I first saw this post by Lauredhel at Hoyden About Town, which prompted me to read the posts she was referencing: one by Jessica Valenti (author of Full Frontal Feminism) and a critique of Valenti from Infinite Thought. And then I saw that the discussion there made an impression on Sage as well, prompting her to write her own response at Persephone's Box. Lauredhel's post led to some excellent comments about the differences between radical feminism and so-called "sex-positive" feminism - a discussion that started scraping the surface of one of the most divisive issues among feminists.
So, the secret is out! There are differences among us. This is something we all wish the folks who like to lump us all together into one group called "the feminists" would realize. It would be completely impossible for a movement/ideology to have relevance to ALL women (of all ages, races, ethnicities, ages, religions, talents, careers, experiences, sexualities, gender expressions, and general ways of life) the way feminism does if it didn't allow for some subcategories here and there. Our differences are significant enough to allow or require millions of different qualifying labels to go in front of the word "feminist" when we self-identify. Radical, liberal, moderate, sex-positive, sex-radical, pro-positive, socialist, eco, lesbian, multicultural, cyber, pop, postmodern, separatist, spiritual, etc. The list could go on forever, and I love that feminists are so different.

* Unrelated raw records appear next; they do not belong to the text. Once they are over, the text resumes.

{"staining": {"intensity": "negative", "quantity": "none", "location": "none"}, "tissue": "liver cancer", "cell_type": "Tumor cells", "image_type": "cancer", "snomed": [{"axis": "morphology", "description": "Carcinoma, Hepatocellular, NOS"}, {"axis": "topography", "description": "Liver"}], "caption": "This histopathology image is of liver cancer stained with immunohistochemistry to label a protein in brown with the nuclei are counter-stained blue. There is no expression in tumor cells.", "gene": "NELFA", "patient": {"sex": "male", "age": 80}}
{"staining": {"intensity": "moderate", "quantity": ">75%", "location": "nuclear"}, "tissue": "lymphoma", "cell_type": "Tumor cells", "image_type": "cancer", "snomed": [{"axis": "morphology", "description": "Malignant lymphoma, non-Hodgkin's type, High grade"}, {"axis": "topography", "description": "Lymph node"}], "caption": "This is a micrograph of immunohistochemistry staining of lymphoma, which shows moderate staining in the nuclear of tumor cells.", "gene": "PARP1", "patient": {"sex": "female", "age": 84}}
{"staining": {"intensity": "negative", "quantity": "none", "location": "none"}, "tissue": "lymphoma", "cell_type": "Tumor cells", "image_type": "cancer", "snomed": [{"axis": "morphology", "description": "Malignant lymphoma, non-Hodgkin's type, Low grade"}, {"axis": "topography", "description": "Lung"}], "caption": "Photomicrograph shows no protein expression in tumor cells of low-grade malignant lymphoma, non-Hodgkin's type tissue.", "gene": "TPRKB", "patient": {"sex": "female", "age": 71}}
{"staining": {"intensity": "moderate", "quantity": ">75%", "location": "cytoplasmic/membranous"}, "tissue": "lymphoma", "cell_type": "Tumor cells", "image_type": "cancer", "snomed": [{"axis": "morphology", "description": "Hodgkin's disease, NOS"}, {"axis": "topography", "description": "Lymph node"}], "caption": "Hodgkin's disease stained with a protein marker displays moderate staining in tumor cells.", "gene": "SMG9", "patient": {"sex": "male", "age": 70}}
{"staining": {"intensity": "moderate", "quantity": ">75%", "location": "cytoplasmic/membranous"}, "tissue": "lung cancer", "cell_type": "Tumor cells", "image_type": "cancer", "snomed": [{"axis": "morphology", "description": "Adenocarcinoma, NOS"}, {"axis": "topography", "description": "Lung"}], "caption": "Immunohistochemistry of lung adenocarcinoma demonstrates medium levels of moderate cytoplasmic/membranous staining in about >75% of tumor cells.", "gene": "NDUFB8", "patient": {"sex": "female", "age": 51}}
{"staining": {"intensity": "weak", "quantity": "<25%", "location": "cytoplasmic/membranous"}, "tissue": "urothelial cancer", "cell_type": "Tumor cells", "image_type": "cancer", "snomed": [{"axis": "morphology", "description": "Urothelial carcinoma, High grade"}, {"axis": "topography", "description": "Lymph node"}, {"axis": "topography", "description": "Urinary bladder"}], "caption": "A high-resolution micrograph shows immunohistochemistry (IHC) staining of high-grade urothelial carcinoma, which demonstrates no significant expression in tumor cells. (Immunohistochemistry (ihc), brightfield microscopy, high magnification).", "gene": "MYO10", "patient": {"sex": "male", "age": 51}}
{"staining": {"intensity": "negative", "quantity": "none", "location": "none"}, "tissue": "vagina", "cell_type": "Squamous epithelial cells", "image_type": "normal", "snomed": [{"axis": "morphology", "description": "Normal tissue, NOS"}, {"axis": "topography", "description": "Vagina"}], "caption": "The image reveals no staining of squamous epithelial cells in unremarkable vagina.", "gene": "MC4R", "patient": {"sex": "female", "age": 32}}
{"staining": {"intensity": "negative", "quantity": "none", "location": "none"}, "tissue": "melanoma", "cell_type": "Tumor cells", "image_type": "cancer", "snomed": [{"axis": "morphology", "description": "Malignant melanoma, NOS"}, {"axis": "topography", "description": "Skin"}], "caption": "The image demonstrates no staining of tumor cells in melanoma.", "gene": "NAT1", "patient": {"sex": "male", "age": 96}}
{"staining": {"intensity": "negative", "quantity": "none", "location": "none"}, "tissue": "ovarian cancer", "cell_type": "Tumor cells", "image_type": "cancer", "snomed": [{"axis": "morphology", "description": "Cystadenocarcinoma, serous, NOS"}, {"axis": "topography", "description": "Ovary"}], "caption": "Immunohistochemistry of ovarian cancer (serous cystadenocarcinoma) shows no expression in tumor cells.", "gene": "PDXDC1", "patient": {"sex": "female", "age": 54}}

What I've been really pondering isn't directly related to those posts I mentioned above, but they got me thinking nonetheless. I can totally get behind great discussions (like the one at Hoyden About Town) about who believes what and why. It's interesting (and somewhat troubling), though, that so many arguments and criticisms that go on within feminism don't seem to be so much about type, but about degree. What I mean is this: sometimes it almost sounds like people aren't arguing about different points of view, but over who should get to be considered more feminist or better at feminism. And I think that's dangerous.
Is feminism an elite organization to which women are denied membership unless we measure up to some standard? Do we need to have achieved a certain level of consciousness to claim the term? Are we required to immediately shed and reject any and all manifestations of patriarchy in our lives at the clubhouse door (no matter what the consequences) in order to be allowed in? If this were the case, would any of us really be able to live up to the lofty ideal of "feminist"?
It's true that many of the ideas within feminist discourse exist on a sort of sliding scale, from Full Frontal Feminism all the way to the S.C.U.M. Manifesto, but even the most radical feminist imaginable still has more common ground with a liberal feminist than an antifeminist. While it is important to make distinctions about our different beliefs and continue to have discourse, we should be wary of arguments that pit us against each other. Ever hear that old saying that we learn in spirals instead of straight lines? We all have something to learn from each other, no matter where on the scale we happen to fall.